◆ **WHAT THE TASK ASKS**:
Reproduce exactly, and only, the lines below from the one containing "- [Build & Deployment](#build--deployment)" through the one containing "- 🎨 **Clean".

Extracted data entries
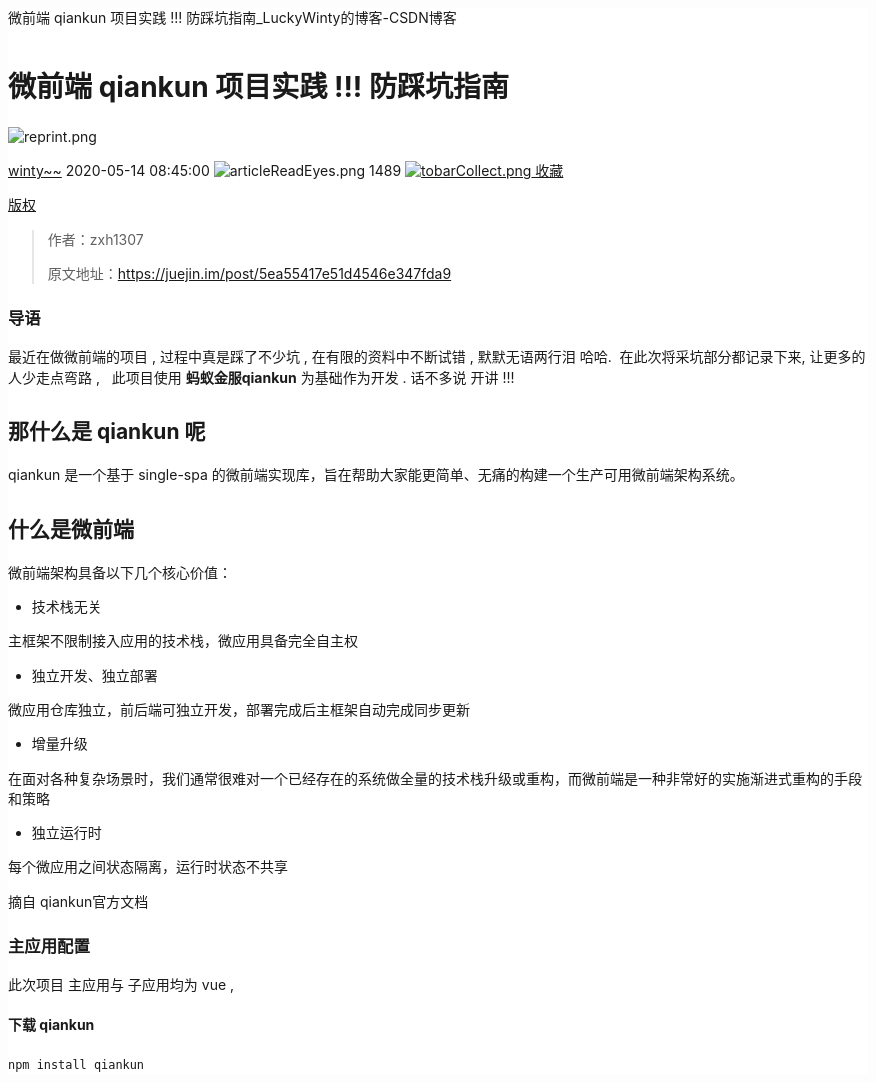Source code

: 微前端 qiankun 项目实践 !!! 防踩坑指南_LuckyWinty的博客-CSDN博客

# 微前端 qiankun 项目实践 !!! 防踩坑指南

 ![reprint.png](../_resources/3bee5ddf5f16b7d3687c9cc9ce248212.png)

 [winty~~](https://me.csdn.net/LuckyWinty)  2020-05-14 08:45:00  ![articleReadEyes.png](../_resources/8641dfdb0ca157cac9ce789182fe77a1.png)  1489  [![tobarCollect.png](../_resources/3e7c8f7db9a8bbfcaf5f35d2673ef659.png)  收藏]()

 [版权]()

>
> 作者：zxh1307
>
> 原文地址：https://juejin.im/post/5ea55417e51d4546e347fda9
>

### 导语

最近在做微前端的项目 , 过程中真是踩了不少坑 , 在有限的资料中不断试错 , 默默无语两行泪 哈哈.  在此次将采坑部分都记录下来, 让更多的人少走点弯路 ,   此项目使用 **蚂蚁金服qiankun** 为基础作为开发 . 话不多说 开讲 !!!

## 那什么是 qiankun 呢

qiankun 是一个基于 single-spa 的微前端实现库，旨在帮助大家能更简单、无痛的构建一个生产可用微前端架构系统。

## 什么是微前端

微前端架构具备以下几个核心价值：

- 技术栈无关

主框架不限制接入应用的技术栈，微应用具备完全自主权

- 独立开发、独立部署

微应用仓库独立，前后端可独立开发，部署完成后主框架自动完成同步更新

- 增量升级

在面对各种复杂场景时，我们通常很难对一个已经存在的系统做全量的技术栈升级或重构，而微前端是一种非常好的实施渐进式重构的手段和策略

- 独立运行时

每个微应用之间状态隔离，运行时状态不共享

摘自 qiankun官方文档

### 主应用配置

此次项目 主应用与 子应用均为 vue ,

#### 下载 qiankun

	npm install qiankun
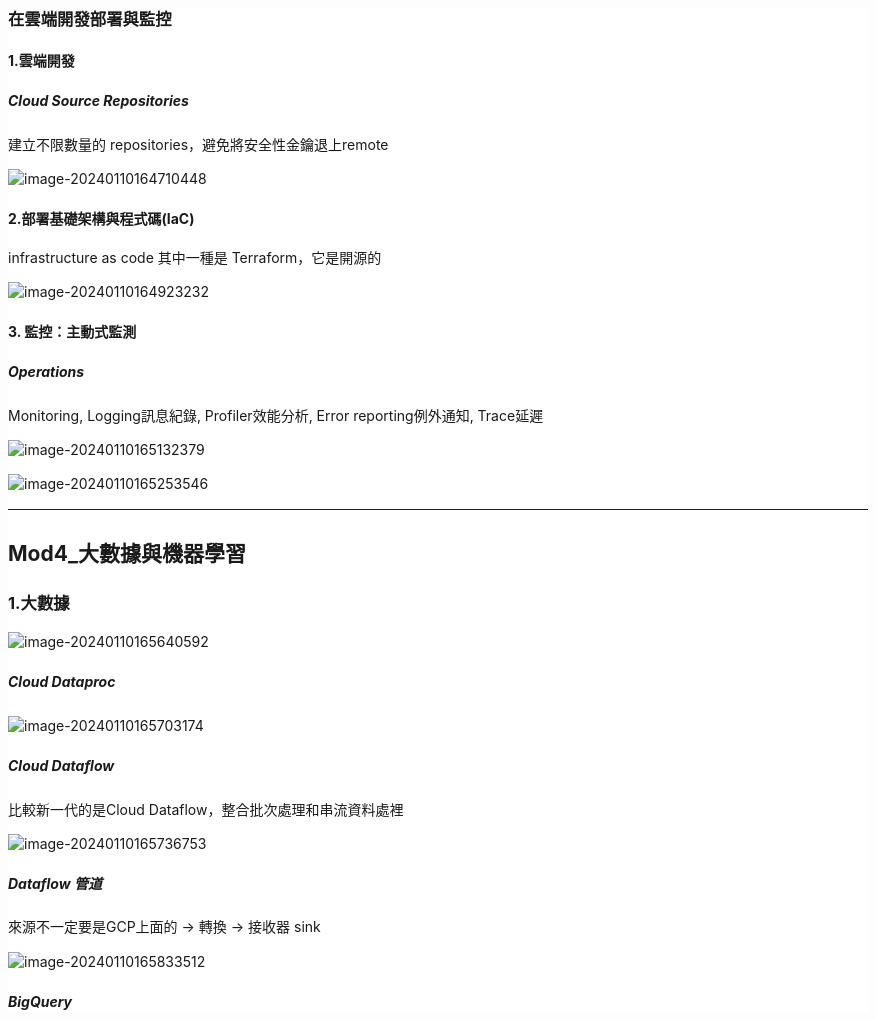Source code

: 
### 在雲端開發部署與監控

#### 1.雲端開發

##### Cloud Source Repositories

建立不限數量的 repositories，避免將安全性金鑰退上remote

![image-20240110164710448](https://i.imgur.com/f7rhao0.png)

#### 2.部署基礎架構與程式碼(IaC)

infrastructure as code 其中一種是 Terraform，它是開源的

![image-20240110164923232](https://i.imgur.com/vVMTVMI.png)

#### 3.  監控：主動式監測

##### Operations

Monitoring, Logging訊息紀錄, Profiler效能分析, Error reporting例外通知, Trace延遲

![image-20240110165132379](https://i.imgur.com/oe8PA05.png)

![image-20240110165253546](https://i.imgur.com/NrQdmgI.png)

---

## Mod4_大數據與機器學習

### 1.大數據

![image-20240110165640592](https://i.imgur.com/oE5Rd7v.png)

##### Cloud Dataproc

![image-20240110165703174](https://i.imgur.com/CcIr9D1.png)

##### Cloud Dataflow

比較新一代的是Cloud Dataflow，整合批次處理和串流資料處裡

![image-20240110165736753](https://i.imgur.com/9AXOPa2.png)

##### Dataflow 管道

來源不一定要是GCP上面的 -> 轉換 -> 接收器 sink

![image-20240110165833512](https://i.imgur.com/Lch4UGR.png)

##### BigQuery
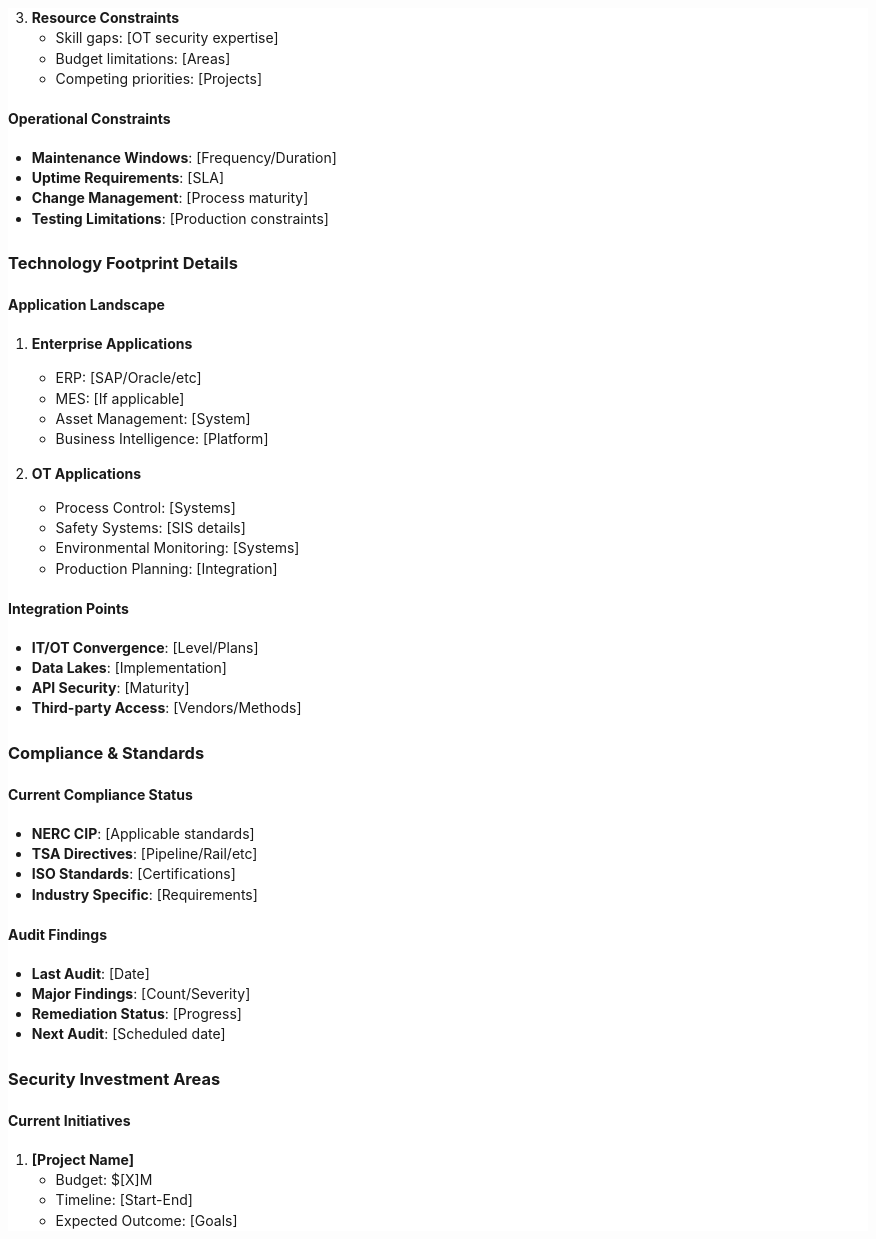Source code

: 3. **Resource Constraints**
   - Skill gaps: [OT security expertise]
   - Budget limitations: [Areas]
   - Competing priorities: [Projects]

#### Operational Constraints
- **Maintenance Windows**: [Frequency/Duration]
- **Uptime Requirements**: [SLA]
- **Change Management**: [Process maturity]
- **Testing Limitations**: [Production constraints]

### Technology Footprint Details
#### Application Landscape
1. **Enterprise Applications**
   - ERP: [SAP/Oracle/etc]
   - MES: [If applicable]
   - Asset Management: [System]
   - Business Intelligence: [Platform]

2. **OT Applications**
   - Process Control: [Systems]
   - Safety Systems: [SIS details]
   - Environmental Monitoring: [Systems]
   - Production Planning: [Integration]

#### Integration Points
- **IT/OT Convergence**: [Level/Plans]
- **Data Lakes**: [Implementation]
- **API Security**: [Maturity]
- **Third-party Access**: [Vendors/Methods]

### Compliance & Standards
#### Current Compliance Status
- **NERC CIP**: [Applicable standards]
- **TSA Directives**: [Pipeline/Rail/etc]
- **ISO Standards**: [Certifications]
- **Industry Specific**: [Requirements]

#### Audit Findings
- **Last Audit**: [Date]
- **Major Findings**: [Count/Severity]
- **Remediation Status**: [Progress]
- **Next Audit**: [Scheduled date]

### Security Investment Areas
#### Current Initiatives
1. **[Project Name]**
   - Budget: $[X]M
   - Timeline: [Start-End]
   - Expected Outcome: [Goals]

==

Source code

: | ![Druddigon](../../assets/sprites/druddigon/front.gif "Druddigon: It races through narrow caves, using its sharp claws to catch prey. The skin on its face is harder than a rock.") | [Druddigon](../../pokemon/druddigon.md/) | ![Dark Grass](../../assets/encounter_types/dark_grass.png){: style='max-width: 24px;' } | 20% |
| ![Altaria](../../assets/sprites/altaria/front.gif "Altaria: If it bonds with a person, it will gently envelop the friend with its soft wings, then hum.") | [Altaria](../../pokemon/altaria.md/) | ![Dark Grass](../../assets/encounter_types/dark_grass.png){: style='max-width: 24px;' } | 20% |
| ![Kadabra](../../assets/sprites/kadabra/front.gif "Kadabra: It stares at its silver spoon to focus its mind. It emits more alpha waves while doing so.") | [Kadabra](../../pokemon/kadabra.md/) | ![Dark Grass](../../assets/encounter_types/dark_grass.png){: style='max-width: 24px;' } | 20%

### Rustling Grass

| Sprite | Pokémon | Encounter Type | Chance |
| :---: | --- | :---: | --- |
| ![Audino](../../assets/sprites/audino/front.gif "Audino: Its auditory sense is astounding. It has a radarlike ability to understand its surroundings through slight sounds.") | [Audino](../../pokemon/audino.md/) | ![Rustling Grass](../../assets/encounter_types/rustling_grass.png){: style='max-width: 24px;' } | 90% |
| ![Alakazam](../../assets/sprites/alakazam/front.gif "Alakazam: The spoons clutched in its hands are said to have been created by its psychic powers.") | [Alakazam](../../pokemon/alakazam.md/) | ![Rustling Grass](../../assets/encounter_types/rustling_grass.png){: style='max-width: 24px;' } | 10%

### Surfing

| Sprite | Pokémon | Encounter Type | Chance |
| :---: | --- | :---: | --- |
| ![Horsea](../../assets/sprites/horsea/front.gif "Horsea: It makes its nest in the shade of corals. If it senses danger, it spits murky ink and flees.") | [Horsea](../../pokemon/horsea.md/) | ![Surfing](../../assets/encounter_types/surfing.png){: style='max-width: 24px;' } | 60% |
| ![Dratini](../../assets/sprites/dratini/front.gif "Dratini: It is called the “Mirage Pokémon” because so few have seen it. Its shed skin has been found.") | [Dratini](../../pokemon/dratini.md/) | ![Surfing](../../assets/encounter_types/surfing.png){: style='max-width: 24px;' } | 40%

==

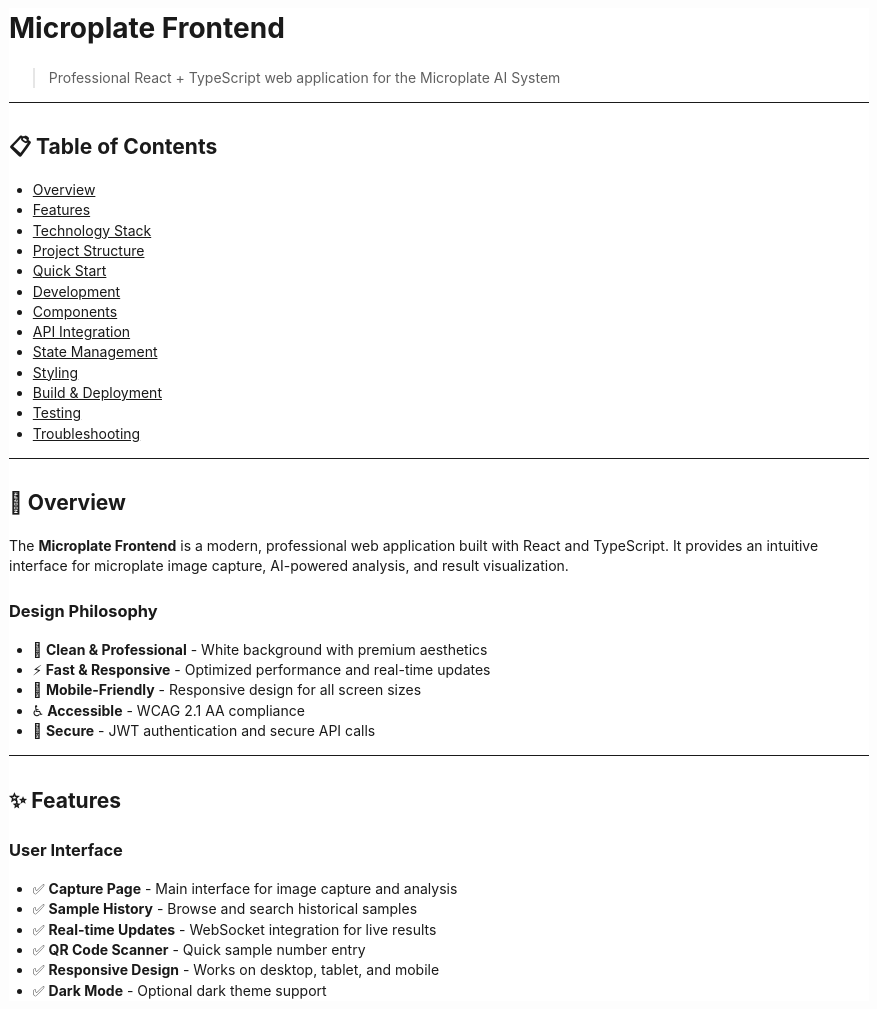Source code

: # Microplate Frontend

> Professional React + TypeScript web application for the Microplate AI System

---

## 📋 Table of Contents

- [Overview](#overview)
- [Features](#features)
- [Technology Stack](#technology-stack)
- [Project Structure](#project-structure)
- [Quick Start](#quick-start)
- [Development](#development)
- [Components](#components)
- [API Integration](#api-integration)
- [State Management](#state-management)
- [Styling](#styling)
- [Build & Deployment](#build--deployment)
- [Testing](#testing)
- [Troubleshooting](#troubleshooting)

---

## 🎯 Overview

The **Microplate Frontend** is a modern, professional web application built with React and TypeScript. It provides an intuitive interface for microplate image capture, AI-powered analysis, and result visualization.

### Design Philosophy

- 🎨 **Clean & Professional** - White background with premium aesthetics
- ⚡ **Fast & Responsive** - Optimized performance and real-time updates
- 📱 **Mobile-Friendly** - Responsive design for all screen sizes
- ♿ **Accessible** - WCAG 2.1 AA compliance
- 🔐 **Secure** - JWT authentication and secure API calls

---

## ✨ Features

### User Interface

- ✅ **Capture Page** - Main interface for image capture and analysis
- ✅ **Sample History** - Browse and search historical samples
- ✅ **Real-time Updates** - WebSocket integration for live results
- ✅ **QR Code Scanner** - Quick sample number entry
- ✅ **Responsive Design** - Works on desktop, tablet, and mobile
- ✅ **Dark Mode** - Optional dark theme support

◆ **EXERCISE SOLUTION**:
- [Build & Deployment](#build--deployment)
- [Testing](#testing)
- [Troubleshooting](#troubleshooting)

---

## 🎯 Overview

The **Microplate Frontend** is a modern, professional web application built with React and TypeScript. It provides an intuitive interface for microplate image capture, AI-powered analysis, and result visualization.

### Design Philosophy

- 🎨 **Clean & Professional** - White background with premium aesthetics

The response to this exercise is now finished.